Our research results were somewhat different from those reported by Xu et al. as mentioned in the Introduction section [26]. Our study found that CNV and overexpression of TEAD4 only affected the prognosis in patients with LGG carrying IDH mutation. The reasons for this difference might be that Xu et al. did not distinguish the discrepancy of prognosis and genes expression between LGG and GBM, and they had not considered the effects of IDH mutation, TP53 mutation, ATRX mutation and 1p19q on the prognosis of glioma. In addition, Xu et al. found that the expression of TEAD4 was negatively correlated with IDH1 mutation; while our study found that TEAD4 expression level was irrelevant to IDH mutation in patients with LGG [26]. This might because they did not take into account that the frequency of IDH mutation was extremely low in GBM and the relatively higher level of TEAD4 expression in GBM. So it appeared that IDH1 mutation was significantly negatively related with TEAD4 expression.

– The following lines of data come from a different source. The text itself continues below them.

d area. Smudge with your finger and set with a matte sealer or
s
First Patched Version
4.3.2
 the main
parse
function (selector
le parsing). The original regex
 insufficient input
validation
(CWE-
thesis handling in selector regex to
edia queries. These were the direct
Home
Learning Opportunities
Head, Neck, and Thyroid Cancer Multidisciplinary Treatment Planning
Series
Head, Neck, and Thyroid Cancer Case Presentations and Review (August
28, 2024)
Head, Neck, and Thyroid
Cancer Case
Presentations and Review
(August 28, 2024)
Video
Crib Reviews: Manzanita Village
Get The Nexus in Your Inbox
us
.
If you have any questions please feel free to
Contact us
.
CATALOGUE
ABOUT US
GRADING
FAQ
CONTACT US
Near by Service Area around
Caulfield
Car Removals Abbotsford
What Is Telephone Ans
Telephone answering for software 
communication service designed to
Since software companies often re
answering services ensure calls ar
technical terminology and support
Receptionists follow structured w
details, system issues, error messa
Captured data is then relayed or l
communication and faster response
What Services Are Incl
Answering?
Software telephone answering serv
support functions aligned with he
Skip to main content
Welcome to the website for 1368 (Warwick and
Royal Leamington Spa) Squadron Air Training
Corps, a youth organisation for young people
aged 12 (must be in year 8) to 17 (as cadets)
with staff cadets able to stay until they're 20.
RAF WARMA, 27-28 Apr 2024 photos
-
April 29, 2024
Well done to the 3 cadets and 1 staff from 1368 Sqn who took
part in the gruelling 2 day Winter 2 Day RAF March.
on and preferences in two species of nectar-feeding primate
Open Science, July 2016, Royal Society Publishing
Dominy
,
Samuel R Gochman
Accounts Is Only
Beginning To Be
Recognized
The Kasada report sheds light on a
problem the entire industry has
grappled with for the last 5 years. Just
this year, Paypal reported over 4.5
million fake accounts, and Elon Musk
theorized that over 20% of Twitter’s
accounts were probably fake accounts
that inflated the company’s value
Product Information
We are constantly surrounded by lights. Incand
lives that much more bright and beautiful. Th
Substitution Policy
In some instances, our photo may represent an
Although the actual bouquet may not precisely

Nevertheless, our study has several limitations. First of all, in addition to TEAD4, the frequency of other TEAD CNV was very low, and thus we could not confirm the influence of TEAD1–3 in prognosis of patients with LGG. Second, the frequency of IDH mutation in GBM was very low, hence we could not explore whether the interaction between TEAD4 CNVs and IDH mutation in GBM is the same as in LGG. Finally, the results in this study were acquired from clinical data analysis; therefore, further experiments were required for validation.

Conclusion

This study discovered that CNV and gene expression status of TEAD4 were closely related to the prognosis of patients with LGG carrying IDH mutation. Incorporating TEAD4 CNVs might better stratify the patients with LGG, which would provide new biomarkers for establishing new molecular classification systems for further precision medicine in glioma.